In a post last year called There’s Some Problems Here, I pointed out a common grammatical slip illustrated in that title: the subject of the sentence is the plural noun problems, and so the verb should be the plural are, not the singular is hidden in the contraction. This blunder has been around for a long time and it’s more common in speech than in writing. Go listening for it one day and you’ll be surprised by its prevalence.
It’s always the same old tension in the body of language, tension in the fundamental sense of maintaining a balance between the rules of grammar and the conventions common usage, between discipline over the elements of the art and the emotional expression of the artist, the classical and the romantic. The world won’t falter and international diplomacy cease because someone says there’s three representatives here to see you. But then again, why? The art of language—and it is an art and anyone who worries over it is an artist—asks each follower to work out that balance of rules and use for oneself, finding and holding a poise that is both fluent and one’s very own.
So for a moment, let’s understand why, on grammatical grounds, one would object to a sentence like It’s late November and there is still leaves on that tree. As is ever the case, we begin by observing how many clauses the sentence comprises, examining each, if necessary, in its turn.
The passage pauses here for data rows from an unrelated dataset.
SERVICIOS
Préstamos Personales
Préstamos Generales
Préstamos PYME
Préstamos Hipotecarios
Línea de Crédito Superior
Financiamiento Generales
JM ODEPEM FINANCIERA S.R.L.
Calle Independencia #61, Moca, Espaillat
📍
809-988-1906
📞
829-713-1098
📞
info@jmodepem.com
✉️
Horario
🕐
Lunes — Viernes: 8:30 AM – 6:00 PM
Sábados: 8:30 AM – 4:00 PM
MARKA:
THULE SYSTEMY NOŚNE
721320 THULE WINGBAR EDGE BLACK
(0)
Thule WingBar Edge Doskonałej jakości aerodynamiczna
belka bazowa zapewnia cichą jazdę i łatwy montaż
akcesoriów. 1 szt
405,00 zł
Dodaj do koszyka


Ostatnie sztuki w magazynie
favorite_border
A clause connects a subject with a verb, and sometimes, as is the case here, a verb is concealed by a contraction. Thus, It is late November is the first clause of the statement, not material to our present question, but important to recognize in comprehending the context and analyzing thoroughly. The conjunction and then connects this first clause to another, there is still leaves on that tree, and so we are rushed out of the grammatical Garden of Eden. The lapse lies in the singular verb is, to which the writer was tempted, we may judge, by the word there. What is this word and why is it so powerful?
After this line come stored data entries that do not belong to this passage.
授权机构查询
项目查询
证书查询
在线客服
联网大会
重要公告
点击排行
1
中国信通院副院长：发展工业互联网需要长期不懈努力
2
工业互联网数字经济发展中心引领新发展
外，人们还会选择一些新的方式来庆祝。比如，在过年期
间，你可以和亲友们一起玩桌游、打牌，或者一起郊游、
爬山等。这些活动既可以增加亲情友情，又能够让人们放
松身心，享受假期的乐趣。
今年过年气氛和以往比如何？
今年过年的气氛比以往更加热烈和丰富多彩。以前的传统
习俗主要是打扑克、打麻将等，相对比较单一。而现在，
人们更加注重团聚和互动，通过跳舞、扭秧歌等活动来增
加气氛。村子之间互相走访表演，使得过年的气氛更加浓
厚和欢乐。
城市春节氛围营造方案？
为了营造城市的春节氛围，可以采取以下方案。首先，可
Odd to say, but it’s really the weakness of this first word there that makes it so meddlesome. Grammarians call it, ironically, an expletive, a word that merely fills out the space of a sentence without adding anything meaningful to the statement. (For the same reason we speak of an expletive meaning an obscene or unacceptable word, one whose purpose is emotional, not significant.) This second clause, then, begins with a word that has pushed its way into the place where we would regularly expect the subject, namely, before the verb in a declarative statement: leaves are still on that tree. With the subject in that regular order, few of us would slip and write leaves is still on that tree. The proximity of the noun to its verb would immediately alert us that the two should agree in number.
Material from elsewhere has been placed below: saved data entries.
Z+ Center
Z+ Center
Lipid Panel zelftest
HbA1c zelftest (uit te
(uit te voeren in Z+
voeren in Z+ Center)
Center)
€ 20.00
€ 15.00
As an expletive, the word there logically means something like the situation is such that. With it, the writer points to the existence of a general condition, and then must go on to name that situation in order to be more specific. In other words, the writer takes the long way home, missing an opportunity to use a good strong verb to brighten the assertion: It’s late November and leaves still cling to that tree. Now it’s just not possible in many linguistic settings to avoid the expletive there. On a pleasant walk through the park, one is not likely, and rightly so, suddenly to point to a tree and say to a friend, Leaves still cling to that tree. Our conversational voice in most situations is more casual, less formal, less exact. But how much less exact? Even past the grammatical boundaries of subject-verb agreement?
If questions like these concern you, you have found yourself far into the art of language, where matters of grammar must contend to balance themselves with matters of logic and style as well. Here, rules are not imperious commands, but regulating principles, and how far to depart from those principles is the very artful work of it all.